Telstra Group Limited (ASX: TLS)

has reported a strong financial year 2025 performance. Underlying growth was driven by all major business segments including Mobiles, Fixed Consumer & Small Business, Fixed Enterprise, InfraCo Fixed and Amplitel. The mobile business showed EBITDA growth of $235 million and was supported by higher ARPU and increased customer base. Fixed Consumer & Small Business EBITDA increased by $109 million and Fixed Enterprise EBITDA grew by $103 million. Total group cost reductions amounted to $306 million (4.7%) since FY22 helping to offset investments in technology and content. The Board declared a fully franked final dividend of 9.5 cents per share bringing the full FY25 dividend to 19 cents per share. This marked a 5.6% increase on the previous year. The company is focused on delivering value through its Connected Future 30 strategy.

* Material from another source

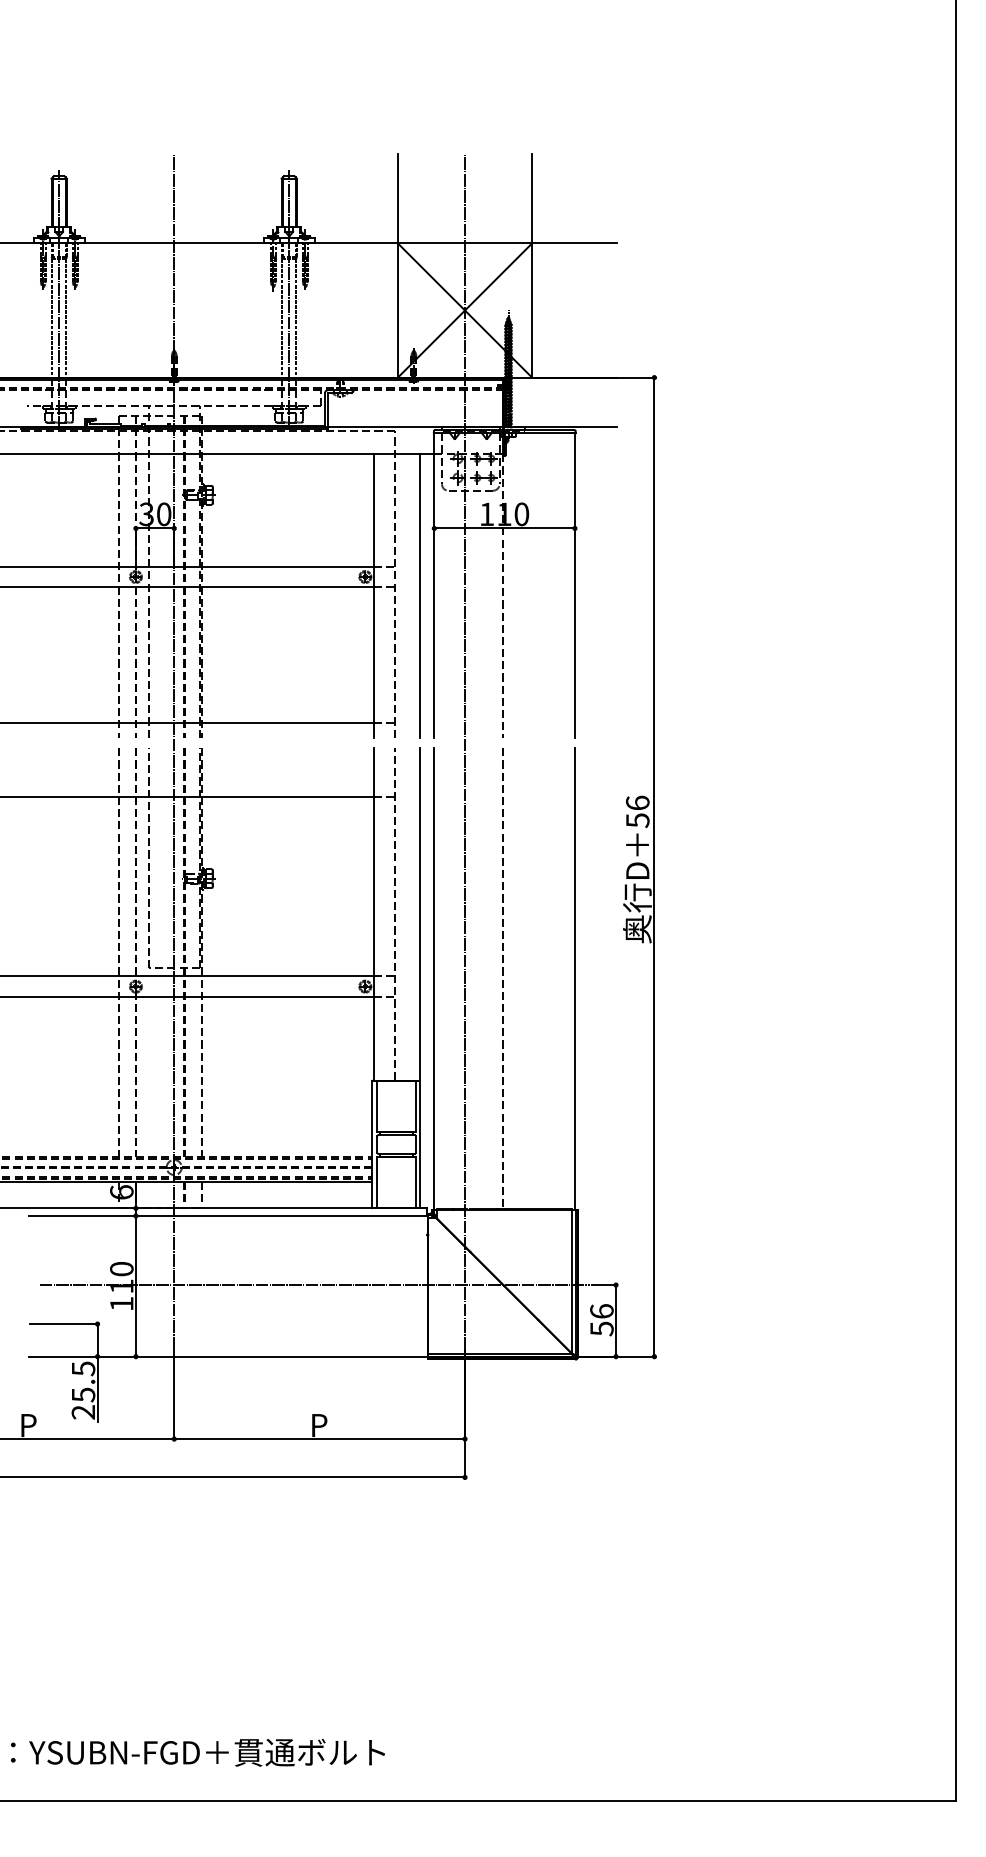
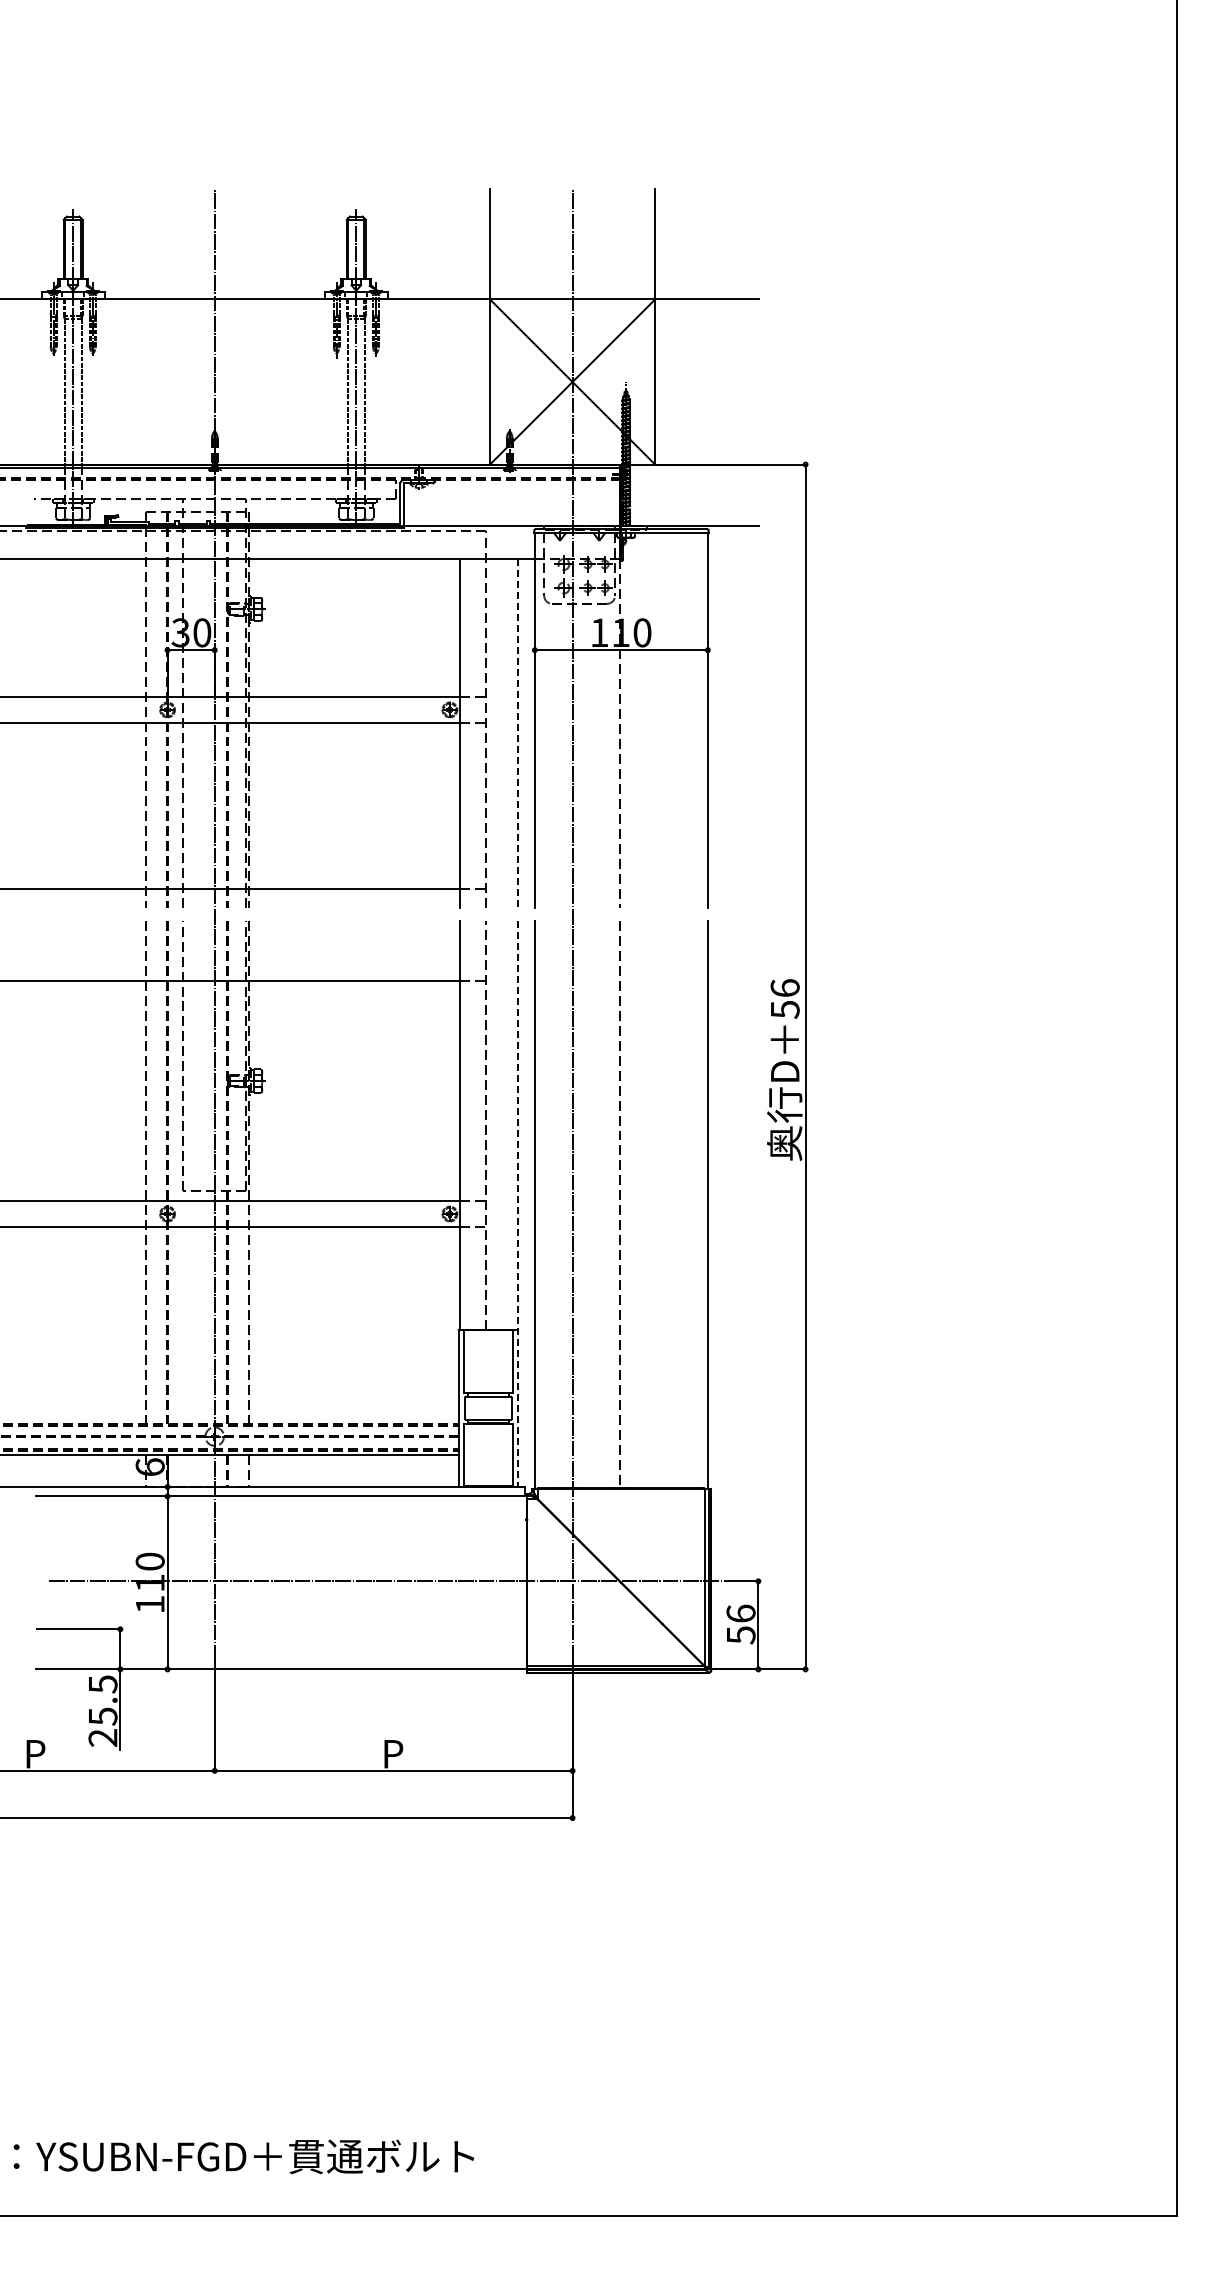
line: (420, 596) -> (517, 733), solid -> dashed
line: (420, 978) -> (517, 1204), solid -> dashed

Fortescue Metals Group (ASX: FMG)

has reported its FY25 net profit after tax (NPAT) of US$3.4 billion. The company also announced fully franked total dividends of $1.10 per share representing a 65% payout ratio. The company has achieved a record iron ore shipment of 198.4 million tonnes with a decrease in Hematite C1 cost to US$17.99/wmt. Underlying EBITDA was reported at $7.9 billion with a margin of 51%. Fortescue has maintained a strong operational performance and cash flows with free cash flow of US$2.6 billion after capital expenditure of US$3.9 billion. The balance sheet remains strong with US$4.3 billion in cash and US$1.1 billion net debt. Fortescue continues to advance decarbonisation initiatives including solar farms and electric equipment deployment.

Transurban Group (ASX: TCL)

has reported strong financial year 2025 results with a distribution of 65.0 cents per stapled security. FY26 distribution guidance is 69 cents per security which is approximately 6% growth and is subject to traffic and macroeconomic factors. The group achieved a proportional EBITDA growth of 7.4% to $2.68 billion which was driven by 5.6% toll revenue growth and flat operating costs. This resulted in an improved EBITDA margin of 75.1%. Average Daily Traffic increased across all regions with North America showing a standout 6.4% increase and 20% revenue growth. Transurban maintains a strong balance sheet with significant debt hedging and capacity exceeding $1.7 billion. Key projects include the nearing completion of the West Gate Tunnel and ongoing upgrades supporting the 2032 Olympic Games.